Knowledge Publishing

Effective dissemination of clinical research findings is key to continuing improvement in modern medical services. If clinicians cannot keep abreast of developments, they cannot deliver the best possible care, and cannot feed-back their experience into new research. However, it is already impossible for clinicians to cope with the vast amount of medical research being published, a situation which can only get worse as the science base continues to grow inexorably. 
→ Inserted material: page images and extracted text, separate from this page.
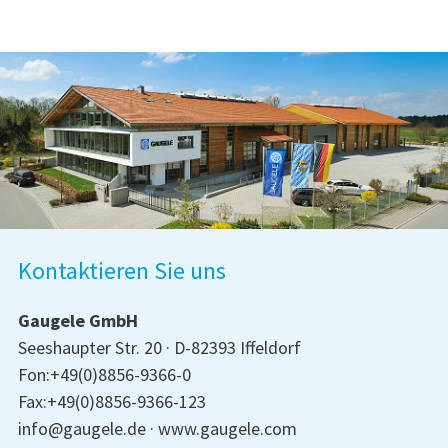
Kontaktieren Sie uns
Gaugele GmbH
Seeshaupter Str. 20
D-82393 Iffeldorf
Fon:+49(0)8856-9366-0
Fax:+49(0)8856-9366-123
info@gaugele.de
www.gaugele.com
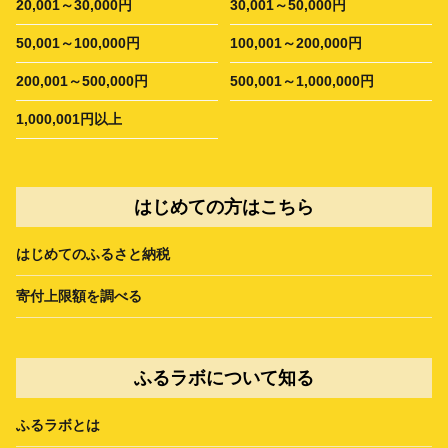
20,001～30,000円
30,001～50,000円
50,001～100,000円
100,001～200,000円
200,001～500,000円
500,001～1,000,000円
1,000,001円以上
はじめての方はこちら
はじめてのふるさと納税
寄付上限額を調べる
ふるラボについて知る
ふるラボとは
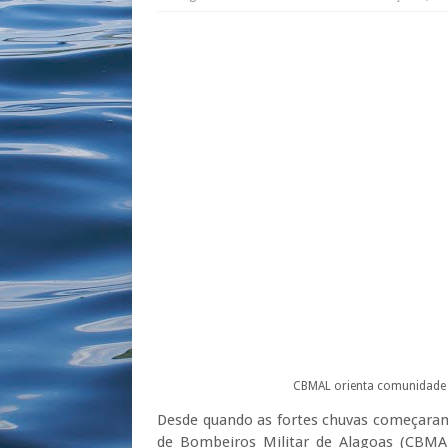
CBMAL orienta comunidade 
Desde quando as fortes chuvas começaram
de Bombeiros Militar de Alagoas (CBMAL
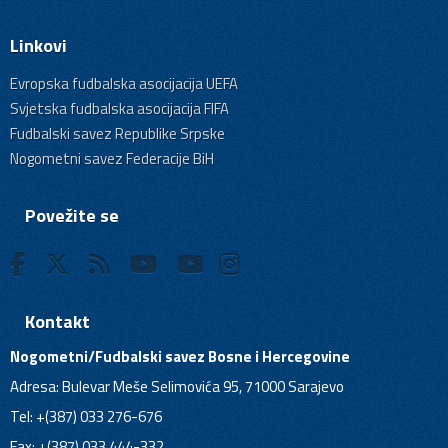
Linkovi
Evropska fudbalska asocijacija UEFA
Svjetska fudbalska asocijacija FIFA
Fudbalski savez Republike Srpske
Nogometni savez Federacije BiH
Povežite se
Kontakt
Nogometni/Fudbalski savez Bosne i Hercegovine
Adresa: Bulevar Meše Selimovića 95, 71000 Sarajevo
Tel: +(387) 033 276-676
Fax: +(387) 033 444-332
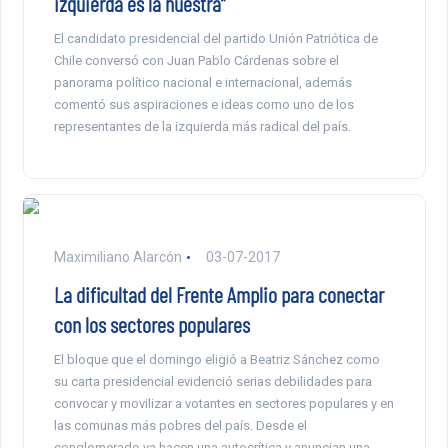
izquierda es la nuestra”
El candidato presidencial del partido Unión Patriótica de
Chile conversó con Juan Pablo Cárdenas sobre el
panorama político nacional e internacional, además
comentó sus aspiraciones e ideas como uno de los
representantes de la izquierda más radical del país.
Maximiliano Alarcón
03-07-2017
La dificultad del Frente Amplio para conectar
con los sectores populares
El bloque que el domingo eligió a Beatriz Sánchez como
su carta presidencial evidenció serias debilidades para
convocar y movilizar a votantes en sectores populares y en
las comunas más pobres del país. Desde el
conglomerado ya hacen una autocrítica y anuncian una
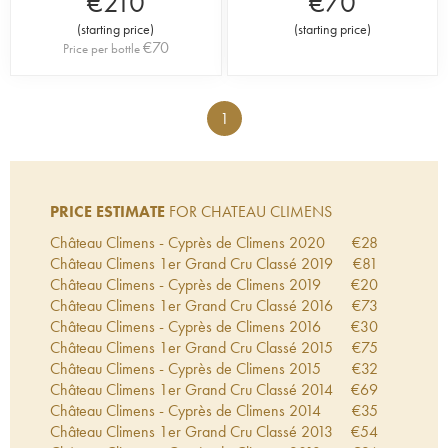
€
210
€
70
(
starting price
)
(
starting price
)
€
70
Price per bottle
1
PRICE ESTIMATE
FOR CHATEAU CLIMENS
Château Climens - Cyprès de Climens
2020
€
28
Château Climens 1er Grand Cru Classé
2019
€
81
Château Climens - Cyprès de Climens
2019
€
20
Château Climens 1er Grand Cru Classé
2016
€
73
Château Climens - Cyprès de Climens
2016
€
30
Château Climens 1er Grand Cru Classé
2015
€
75
Château Climens - Cyprès de Climens
2015
€
32
Château Climens 1er Grand Cru Classé
2014
€
69
Château Climens - Cyprès de Climens
2014
€
35
Château Climens 1er Grand Cru Classé
2013
€
54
The medical informatics community has developed a way of addressing the dissemination problem. In this solution, computers actively support clinical decision-making and treatment planning at the point of care, providing advice that is specific to individual patients together with the rationale and research evidence for this advice. A convincing body of published data shows that decision support systems improve practice and contribute to patient safety and improved use of resources. The primary questions now are not “do they work?” but rather, can we deliver the right services at the right time where they are needed? And can we feed-back clinical experience into research on better practice and better treatments?

The OpenClinical.net vision is a comprehensive collection of knowledge-based clinical services, covering a wide range of conditions, and easily accessible wherever and whenever needed. This vision requires a technical and organisational infrastructure to bring it to reality and must include

  1. Standards for modeling clinical processes and formally representing knowledge of best clinical practice and the research on which it is grounded;
  2. Methods and tools for capturing this knowledge in machine interpretable form;
  3. Making this content publicly available (as part of the semantic web);
  4. A support infrastructure for the community of specialists who collaborate on the maintenance of this public resource; and 
  5. Practical publishing and business models for the sustainable development of the content.